Give the data below again exactly, and drop each picture from it.

Data to use:

+---+

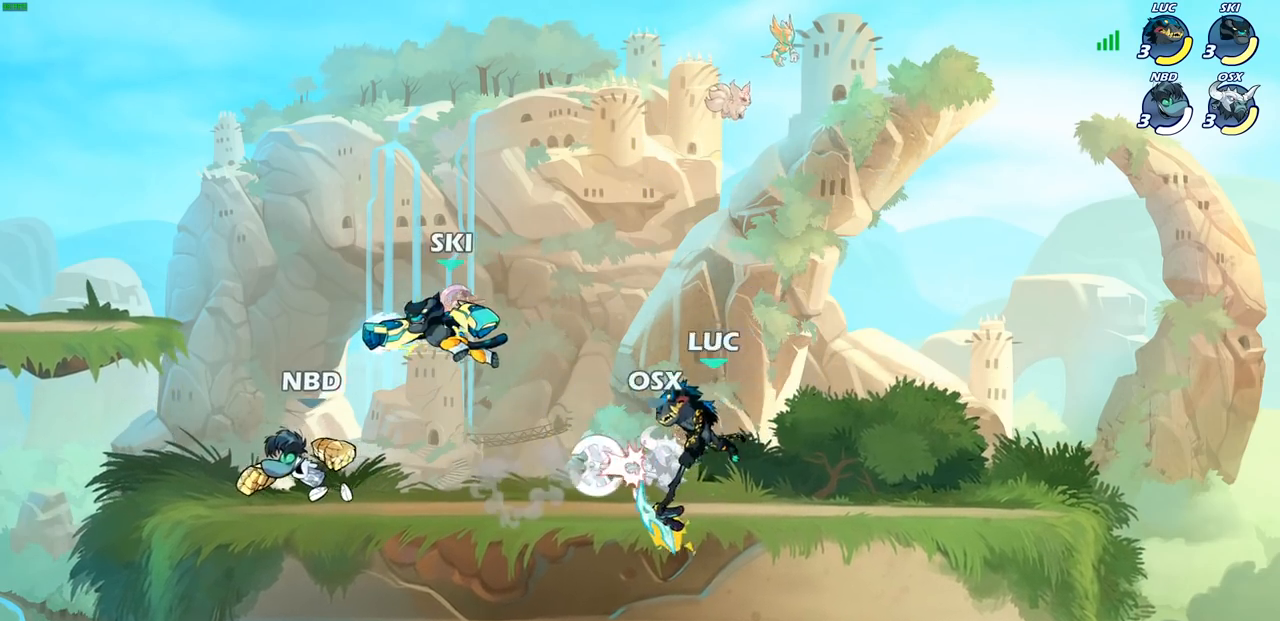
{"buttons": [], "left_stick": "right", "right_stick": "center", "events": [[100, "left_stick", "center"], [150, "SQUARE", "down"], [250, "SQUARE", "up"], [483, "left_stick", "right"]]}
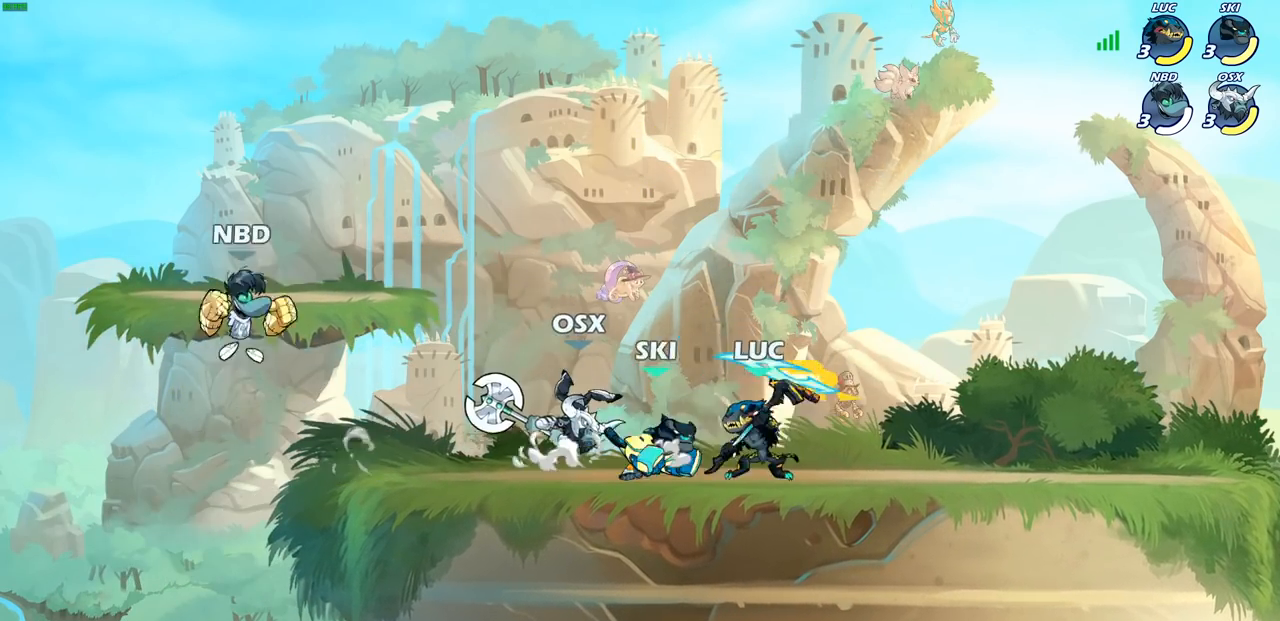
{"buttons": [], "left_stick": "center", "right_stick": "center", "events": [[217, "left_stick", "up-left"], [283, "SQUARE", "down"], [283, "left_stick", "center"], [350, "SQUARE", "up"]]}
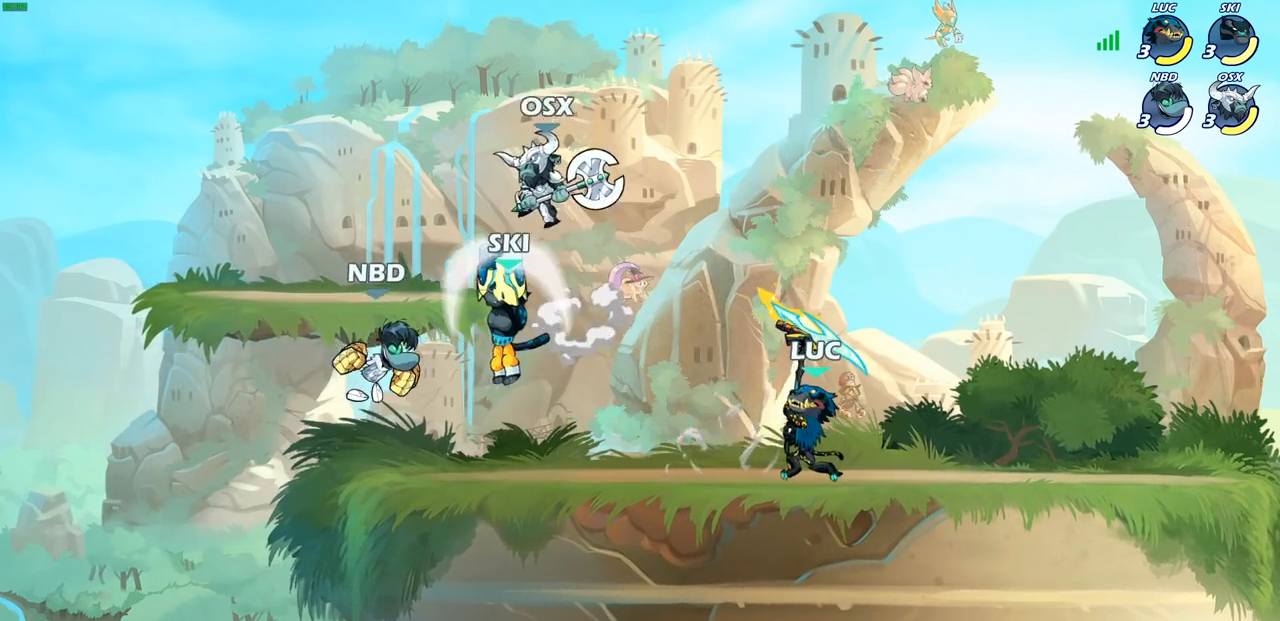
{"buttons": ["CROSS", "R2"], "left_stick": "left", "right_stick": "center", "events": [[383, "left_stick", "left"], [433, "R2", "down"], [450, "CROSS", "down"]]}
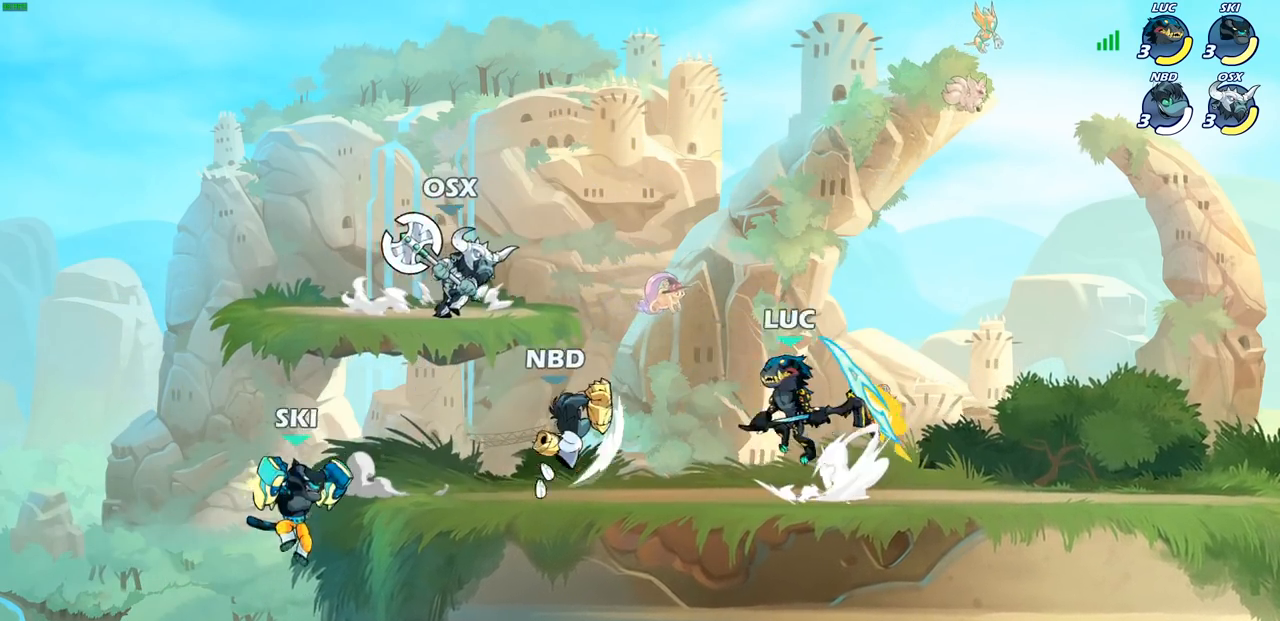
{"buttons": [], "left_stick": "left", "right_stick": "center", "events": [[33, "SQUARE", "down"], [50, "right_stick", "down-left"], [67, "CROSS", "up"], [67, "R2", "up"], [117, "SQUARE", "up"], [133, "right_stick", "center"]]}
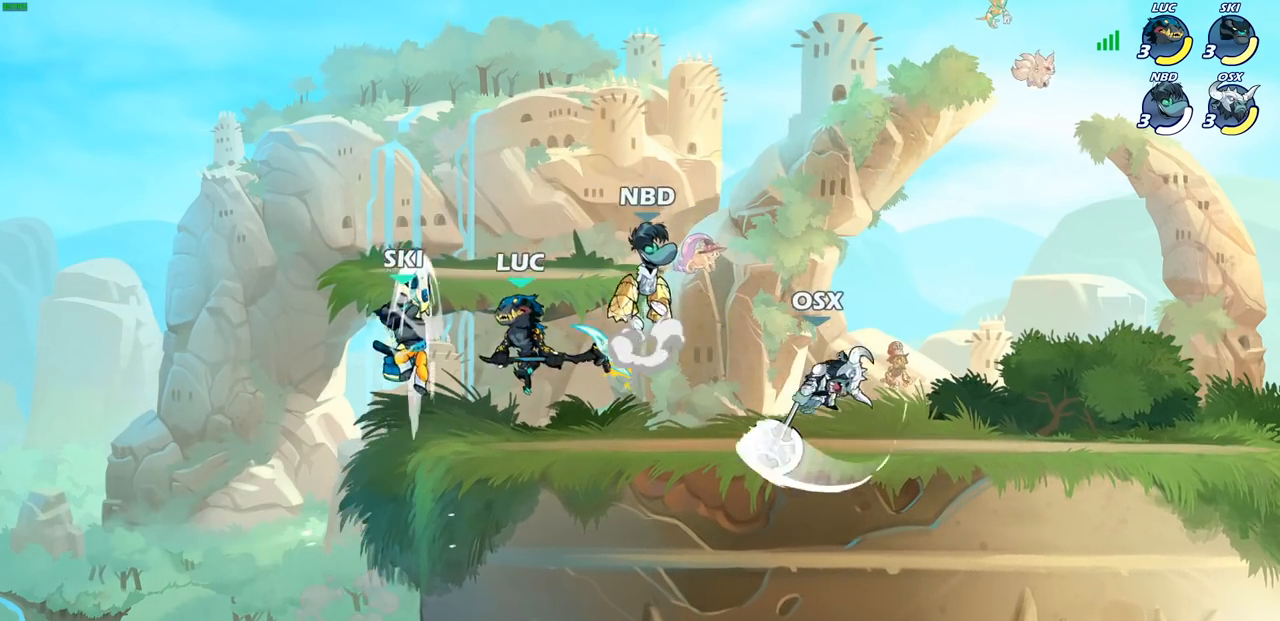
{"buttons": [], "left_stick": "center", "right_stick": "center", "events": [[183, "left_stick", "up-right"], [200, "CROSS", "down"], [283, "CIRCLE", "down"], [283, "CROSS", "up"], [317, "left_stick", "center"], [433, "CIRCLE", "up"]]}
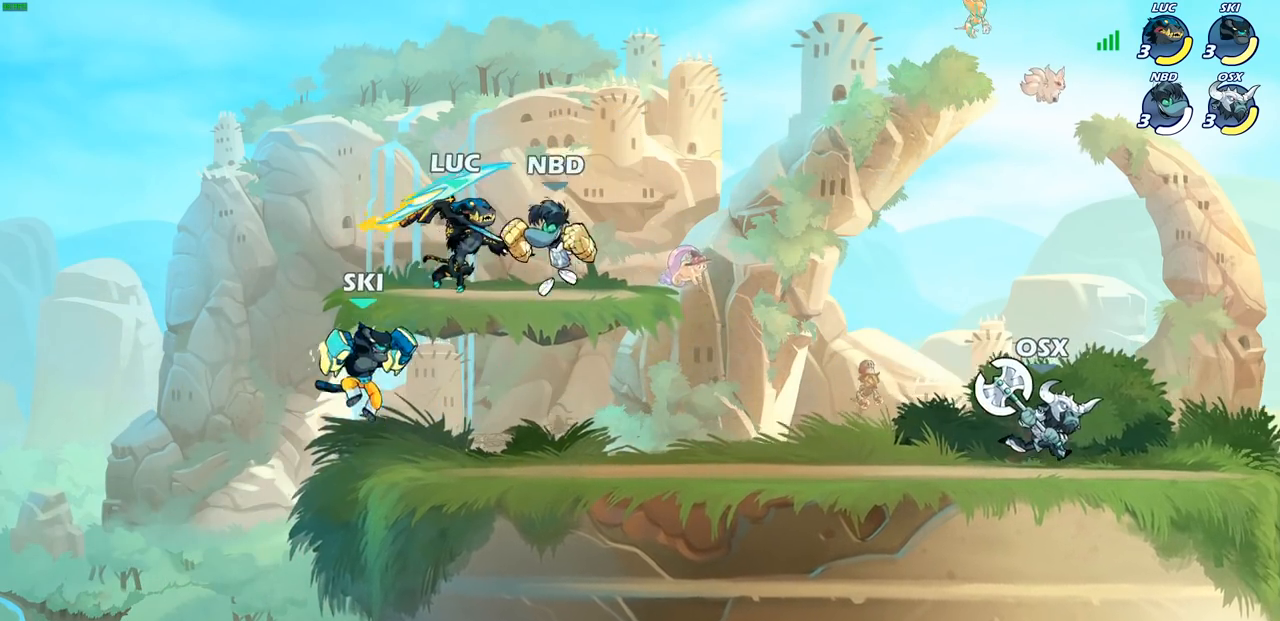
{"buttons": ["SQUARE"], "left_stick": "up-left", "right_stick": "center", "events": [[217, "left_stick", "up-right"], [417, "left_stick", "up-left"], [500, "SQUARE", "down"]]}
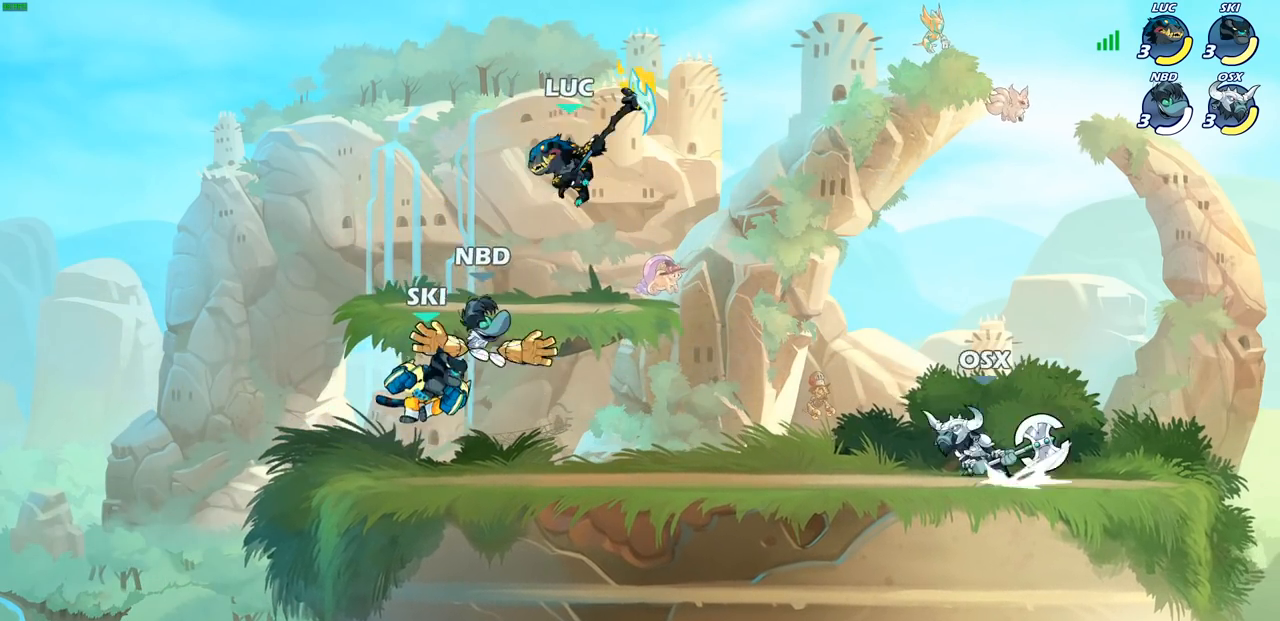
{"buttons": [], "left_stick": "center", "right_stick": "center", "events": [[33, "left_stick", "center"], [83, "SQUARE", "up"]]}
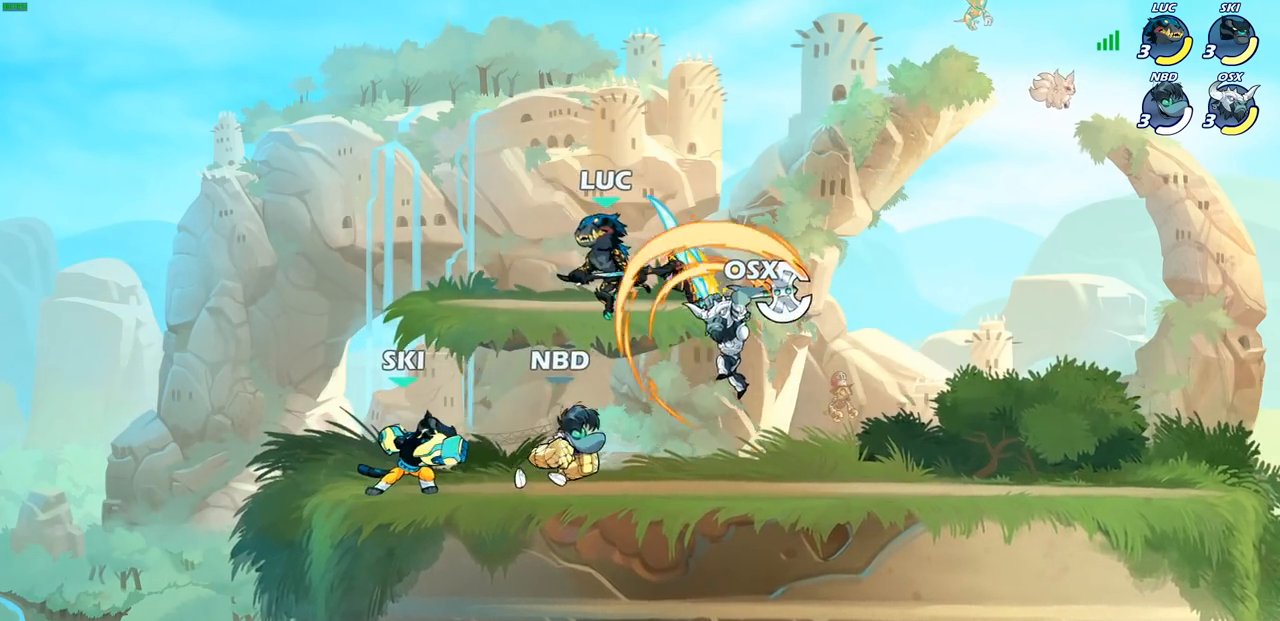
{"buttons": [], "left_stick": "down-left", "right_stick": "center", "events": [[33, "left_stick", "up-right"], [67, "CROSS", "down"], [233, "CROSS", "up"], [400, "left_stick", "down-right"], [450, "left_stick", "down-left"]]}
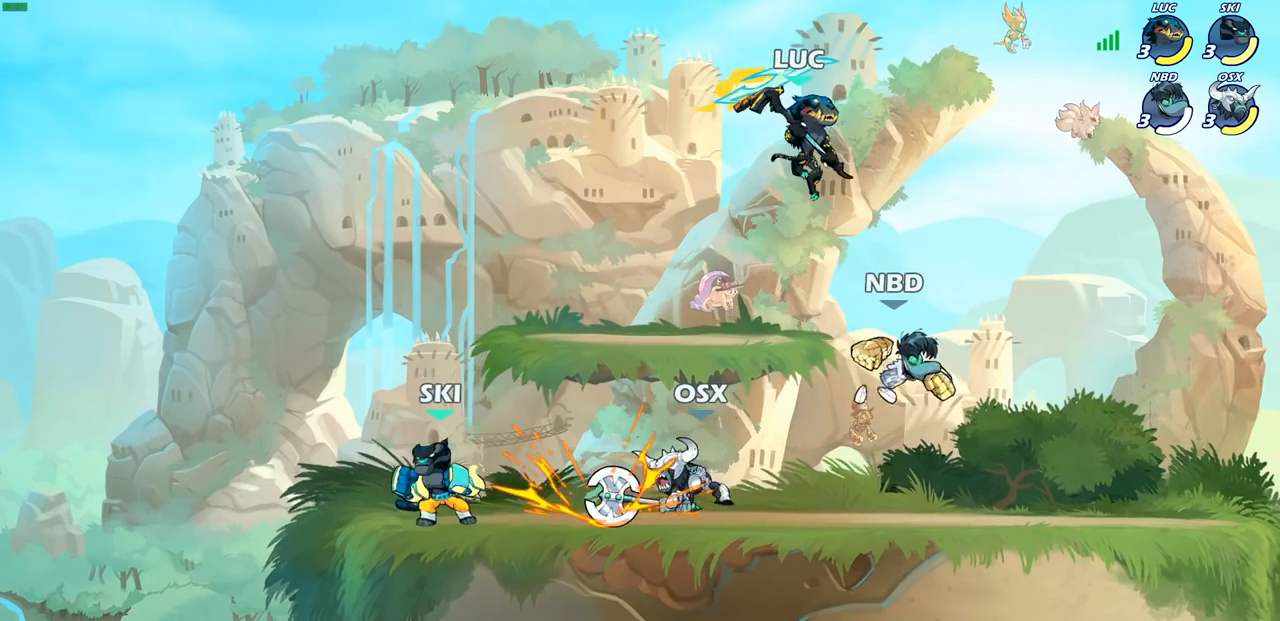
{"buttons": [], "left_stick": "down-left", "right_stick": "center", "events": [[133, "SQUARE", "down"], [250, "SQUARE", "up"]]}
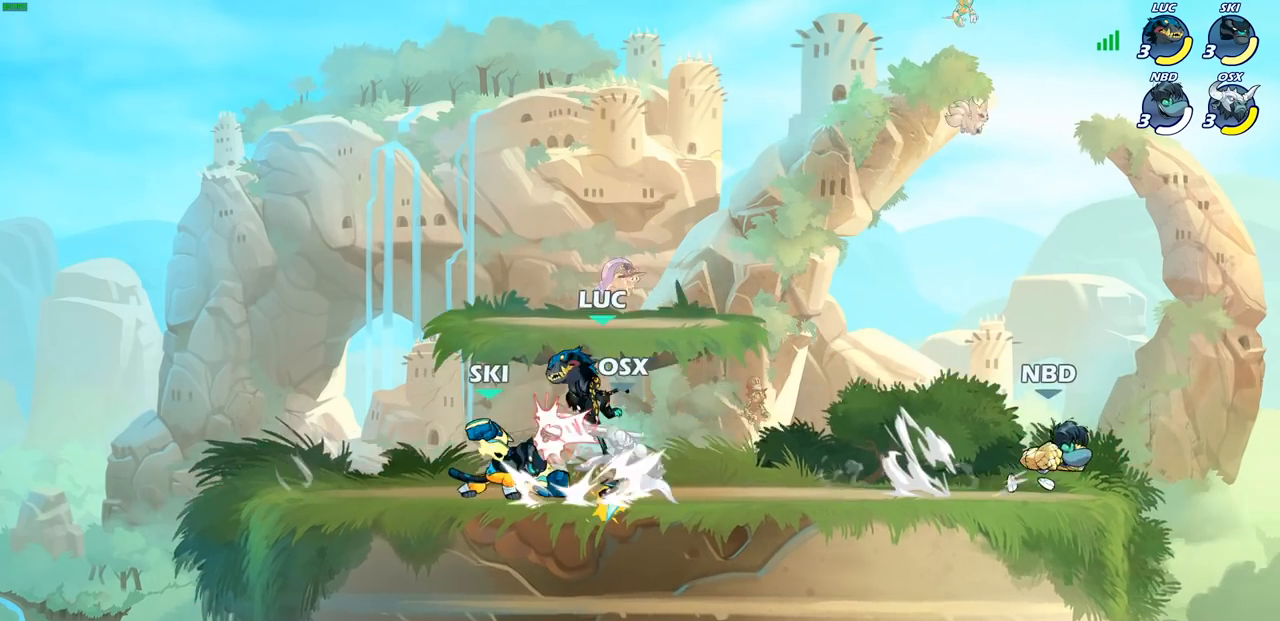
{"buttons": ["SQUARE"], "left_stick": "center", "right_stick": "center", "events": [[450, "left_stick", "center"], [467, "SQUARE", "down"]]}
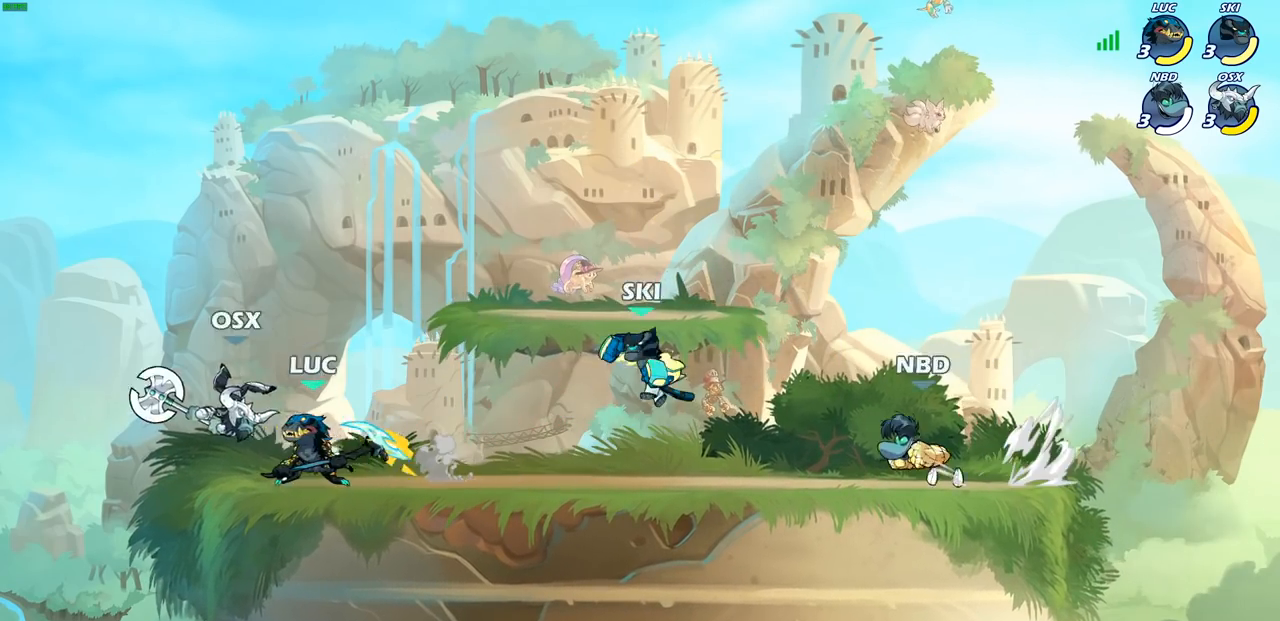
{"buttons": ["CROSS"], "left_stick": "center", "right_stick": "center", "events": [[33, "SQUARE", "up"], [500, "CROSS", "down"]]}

+---+

Result:
{"buttons": [], "left_stick": "right", "right_stick": "center", "events": [[100, "left_stick", "center"], [150, "SQUARE", "down"], [250, "SQUARE", "up"], [483, "left_stick", "right"]]}
{"buttons": [], "left_stick": "center", "right_stick": "center", "events": [[217, "left_stick", "up-left"], [283, "SQUARE", "down"], [283, "left_stick", "center"], [350, "SQUARE", "up"]]}
{"buttons": ["CROSS", "R2"], "left_stick": "left", "right_stick": "center", "events": [[383, "left_stick", "left"], [433, "R2", "down"], [450, "CROSS", "down"]]}
{"buttons": [], "left_stick": "left", "right_stick": "center", "events": [[33, "SQUARE", "down"], [50, "right_stick", "down-left"], [67, "CROSS", "up"], [67, "R2", "up"], [117, "SQUARE", "up"], [133, "right_stick", "center"]]}
{"buttons": [], "left_stick": "center", "right_stick": "center", "events": [[183, "left_stick", "up-right"], [200, "CROSS", "down"], [283, "CIRCLE", "down"], [283, "CROSS", "up"], [317, "left_stick", "center"], [433, "CIRCLE", "up"]]}
{"buttons": ["SQUARE"], "left_stick": "up-left", "right_stick": "center", "events": [[217, "left_stick", "up-right"], [417, "left_stick", "up-left"], [500, "SQUARE", "down"]]}
{"buttons": [], "left_stick": "center", "right_stick": "center", "events": [[33, "left_stick", "center"], [83, "SQUARE", "up"]]}
{"buttons": [], "left_stick": "down-left", "right_stick": "center", "events": [[33, "left_stick", "up-right"], [67, "CROSS", "down"], [233, "CROSS", "up"], [400, "left_stick", "down-right"], [450, "left_stick", "down-left"]]}
{"buttons": [], "left_stick": "down-left", "right_stick": "center", "events": [[133, "SQUARE", "down"], [250, "SQUARE", "up"]]}
{"buttons": ["SQUARE"], "left_stick": "center", "right_stick": "center", "events": [[450, "left_stick", "center"], [467, "SQUARE", "down"]]}
{"buttons": ["CROSS"], "left_stick": "center", "right_stick": "center", "events": [[33, "SQUARE", "up"], [500, "CROSS", "down"]]}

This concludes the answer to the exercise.